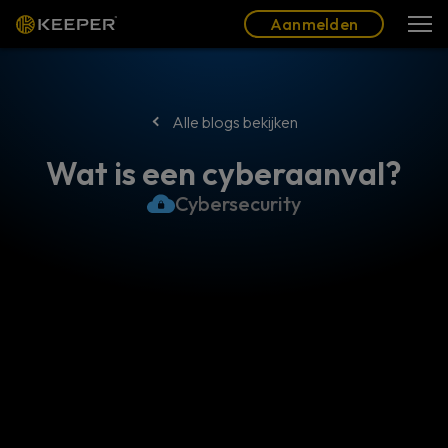
Blog
Partners
Nederlands (NL)
Aanmelden
Aanmelden
Alle blogs bekijken
Wat is een cyberaanval?
Cybersecurity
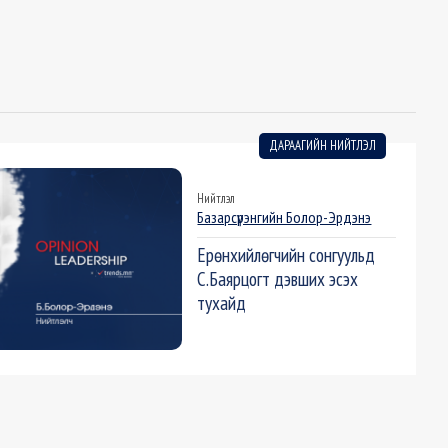
ДАРААГИЙН НИЙТЛЭЛ
Нийтлэл
Базарсүрэнгийн Болор-Эрдэнэ
Ерөнхийлөгчийн сонгуульд
С.Баярцогт дэвших эсэх
тухайд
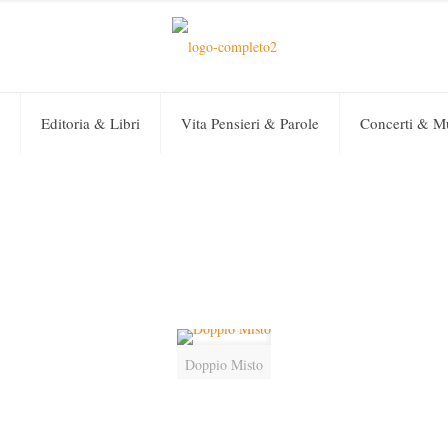
Editoria & Libri
Vita Pensieri & Parole
Concerti & M
Doppio Misto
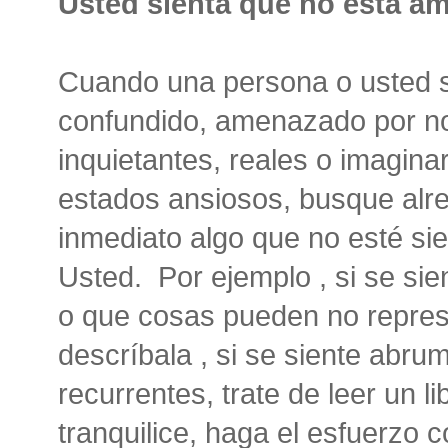
Usted sienta que no esta a
Cuando una persona o usted 
confundido, amenazado por no
inquietantes, reales o imagina
estados ansiosos, busque alr
inmediato algo que no esté s
Usted. Por ejemplo , si se si
o que cosas pueden no repres
descríbala , si se siente abr
recurrentes, trate de leer un li
tranquilice, haga el esfuerzo 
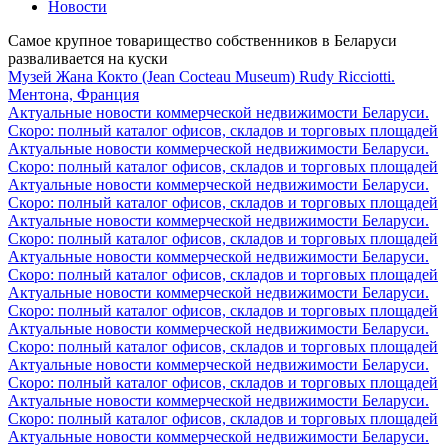
Новости
Самое крупное товарищество собственников в Беларуси
разваливается на куски
Музей Жана Кокто (Jean Cocteau Museum) Rudy Ricciotti.
Ментона, Франция
Актуальные новости коммерческой недвижимости Беларуси.
Скоро: полный каталог офисов, складов и торговых площадей
Актуальные новости коммерческой недвижимости Беларуси.
Скоро: полный каталог офисов, складов и торговых площадей
Актуальные новости коммерческой недвижимости Беларуси.
Скоро: полный каталог офисов, складов и торговых площадей
Актуальные новости коммерческой недвижимости Беларуси.
Скоро: полный каталог офисов, складов и торговых площадей
Актуальные новости коммерческой недвижимости Беларуси.
Скоро: полный каталог офисов, складов и торговых площадей
Актуальные новости коммерческой недвижимости Беларуси.
Скоро: полный каталог офисов, складов и торговых площадей
Актуальные новости коммерческой недвижимости Беларуси.
Скоро: полный каталог офисов, складов и торговых площадей
Актуальные новости коммерческой недвижимости Беларуси.
Скоро: полный каталог офисов, складов и торговых площадей
Актуальные новости коммерческой недвижимости Беларуси.
Скоро: полный каталог офисов, складов и торговых площадей
Актуальные новости коммерческой недвижимости Беларуси.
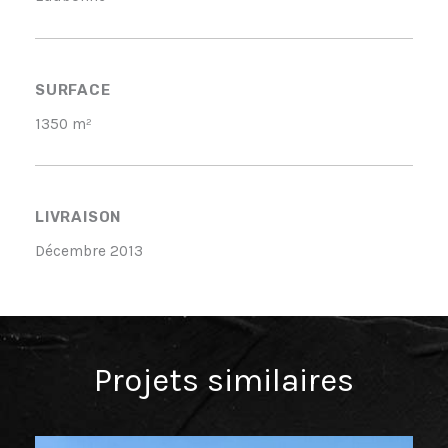
SURFACE
1350 m²
LIVRAISON
Décembre 2013
Projets similaires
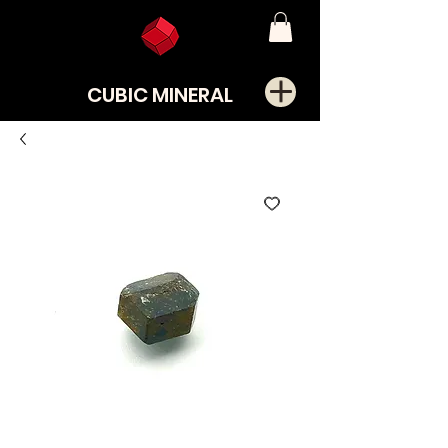
CUBIC MINERAL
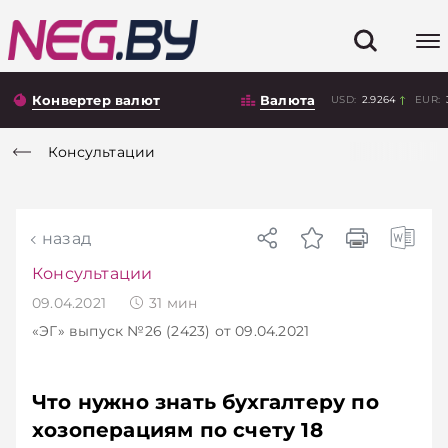
Конвертер валют
Валюта
USD:
2.9264
EUR:
Консультации
назад
Консультации
09.04.2021
31
мин
«ЭГ»
выпуск №26 (2423)
от 09.04.2021
Что нужно знать бухгалтеру по
хозоперациям по счету 18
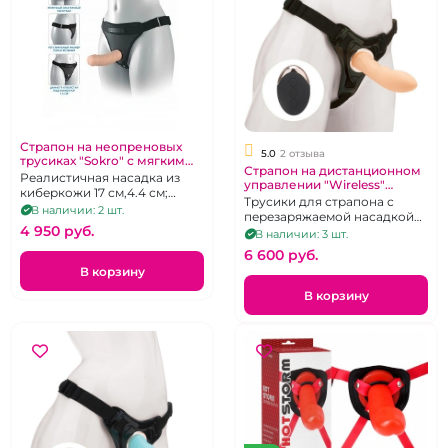
Страпон на неопреновых
5.0
2 отзыва
трусиках "Sokro" с мягким
Страпон на дистанционном
фаллосом 17 см.
Реалистичная насадка из
управлении "Wireless"
киберкожи 17 см,4.4 см;
телесный
Трусики для страпона с
трусики с креплением Vac-
В наличии: 2 шт.
перезаряжаемой насадкой
U-Lock, размер трусиков
4 950 pуб.
на пульте управления
В наличии: 3 шт.
регулируется от 42 до 48
6 600 pуб.
В корзину
В корзину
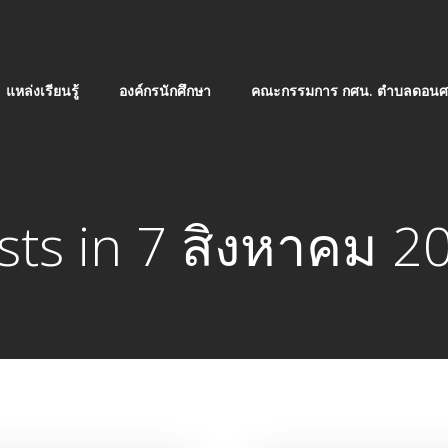
แหล่งเรียนรู้
องค์กรนักศึกษา
คณะกรรมการ กศน. ตำบลดอนศร
sts in 7 สิงหาคม 2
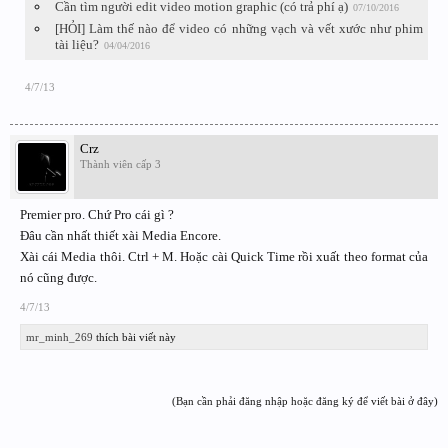
Cần tìm người edit video motion graphic (có trả phí ạ)
07/10/2016
[HỎI] Làm thế nào để video có những vạch và vết xước như phim
tài liệu?
04/04/2016
4/7/13
Crz
Thành viên cấp 3
Premier pro. Chứ Pro cái gì ?
Đâu cần nhất thiết xài Media Encore.
Xài cái Media thôi. Ctrl + M. Hoặc cài Quick Time rồi xuất theo format của
nó cũng được.
4/7/13
mr_minh_269
thích bài viết này
(Bạn cần phải đăng nhập hoặc đăng ký để viết bài ở đây)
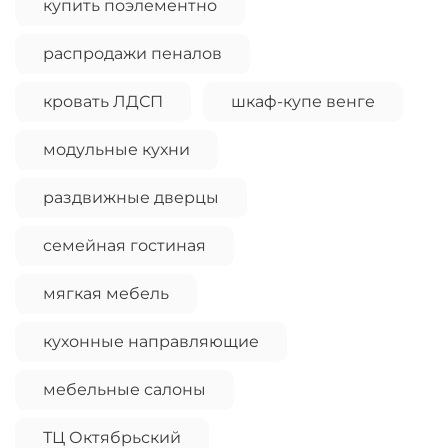
купить поэлементно
распродажи пеналов
кровать ЛДСП
шкаф-купе венге
модульные кухни
раздвижные дверцы
семейная гостиная
мягкая мебель
кухонные направляющие
мебельные салоны
ТЦ Октябрьский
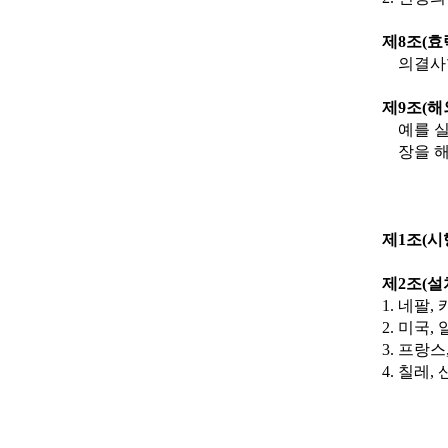
제
8
조
(
효
의결사
제
9
조
(
해
예를 
장을 
제
1
조
(
시
제
2
조
(
설
1.
네팔
,
2.
미국
,
3.
프랑스
4.
칠레
,
관련자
——————
About this exercise:
Repeat the material above in full and unchanged, minus its images.

Response to the task:
Blog
Partners
Nederlands (NL)
Aanmelden
Aanmelden
Alle blogs bekijken
Wat is een cyberaanval?
Cybersecurity
ДАРААГИЙН НИЙТЛЭЛ
Нийтлэл
Базарсүрэнгийн Болор-Эрдэнэ
Ерөнхийлөгчийн сонгуульд
С.Баярцогт дэвших эсэх
тухайд
Editoria & Libri
Vita Pensieri & Parole
Concerti & M
Doppio Misto
Usted sienta que no esta a
Cuando una persona o usted 
confundido, amenazado por no
inquietantes, reales o imagina
estados ansiosos, busque alr
inmediato algo que no esté s
Usted. Por ejemplo , si se si
o que cosas pueden no repres
descríbala , si se siente abr
recurrentes, trate de leer un li
tranquilice, haga el esfuerzo 
Новости
Самое крупное товарищество собственников в Беларуси
разваливается на куски
Музей Жана Кокто (Jean Cocteau Museum) Rudy Ricciotti.
Ментона, Франция
Актуальные новости коммерческой недвижимости Беларуси.
Скоро: полный каталог офисов, складов и торговых площадей
Актуальные новости коммерческой недвижимости Беларуси.
Скоро: полный каталог офисов, складов и торговых площадей
Актуальные новости коммерческой недвижимости Беларуси.
Скоро: полный каталог офисов, складов и торговых площадей
Актуальные новости коммерческой недвижимости Беларуси.
Скоро: полный каталог офисов, складов и торговых площадей
Актуальные новости коммерческой недвижимости Беларуси.
Скоро: полный каталог офисов, складов и торговых площадей
Актуальные новости коммерческой недвижимости Беларуси.
Скоро: полный каталог офисов, складов и торговых площадей
Актуальные новости коммерческой недвижимости Беларуси.
Скоро: полный каталог офисов, складов и торговых площадей
Актуальные новости коммерческой недвижимости Беларуси.
Скоро: полный каталог офисов, складов и торговых площадей
Актуальные новости коммерческой недвижимости Беларуси.
Скоро: полный каталог офисов, складов и торговых площадей
Актуальные новости коммерческой недвижимости Беларуси.
SURFACE
1350 m²
LIVRAISON
Décembre 2013
Projets similaires
CUBIC MINERAL
Конвертер валют
Валюта
USD:
2.9264
EUR:
Консультации
назад
Консультации
09.04.2021
31
мин
«ЭГ»
выпуск №26 (2423)
от 09.04.2021
Что нужно знать бухгалтеру по
хозоперациям по счету 18
Страпон на неопреновых
5.0
2 отзыва
трусиках "Sokro" с мягким
Страпон на дистанционном
фаллосом 17 см.
Реалистичная насадка из
управлении "Wireless"
киберкожи 17 см,4.4 см;
телесный
Трусики для страпона с
трусики с креплением Vac-
В наличии: 2 шт.
перезаряжаемой насадкой
U-Lock, размер трусиков
4 950 pуб.
на пульте управления
В наличии: 3 шт.
регулируется от 42 до 48
6 600 pуб.
В корзину
В корзину
แหล่งเรียนรู้
องค์กรนักศึกษา
คณะกรรมการ กศน. ตำบลดอนศร
sts in 7 สิงหาคม 2
Cần tìm người edit video motion graphic (có trả phí ạ)
07/10/2016
[HỎI] Làm thế nào để video có những vạch và vết xước như phim
tài liệu?
04/04/2016
4/7/13
Crz
Thành viên cấp 3
Premier pro. Chứ Pro cái gì ?
Đâu cần nhất thiết xài Media Encore.
Xài cái Media thôi. Ctrl + M. Hoặc cài Quick Time rồi xuất theo format của
nó cũng được.
4/7/13
mr_minh_269
thích bài viết này
(Bạn cần phải đăng nhập hoặc đăng ký để viết bài ở đây)
купить поэлементно
распродажи пеналов
кровать ЛДСП
шкаф-купе венге
модульные кухни
раздвижные дверцы
семейная гостиная
мягкая мебель
кухонные направляющие
мебельные салоны
ТЦ Октябрьский
제
8
조
(
효
의결사
제
9
조
(
해
예를 
장을 
제
1
조
(
시
제
2
조
(
설
1.
네팔
,
2.
미국
,
3.
프랑스
4.
칠레
,
관련자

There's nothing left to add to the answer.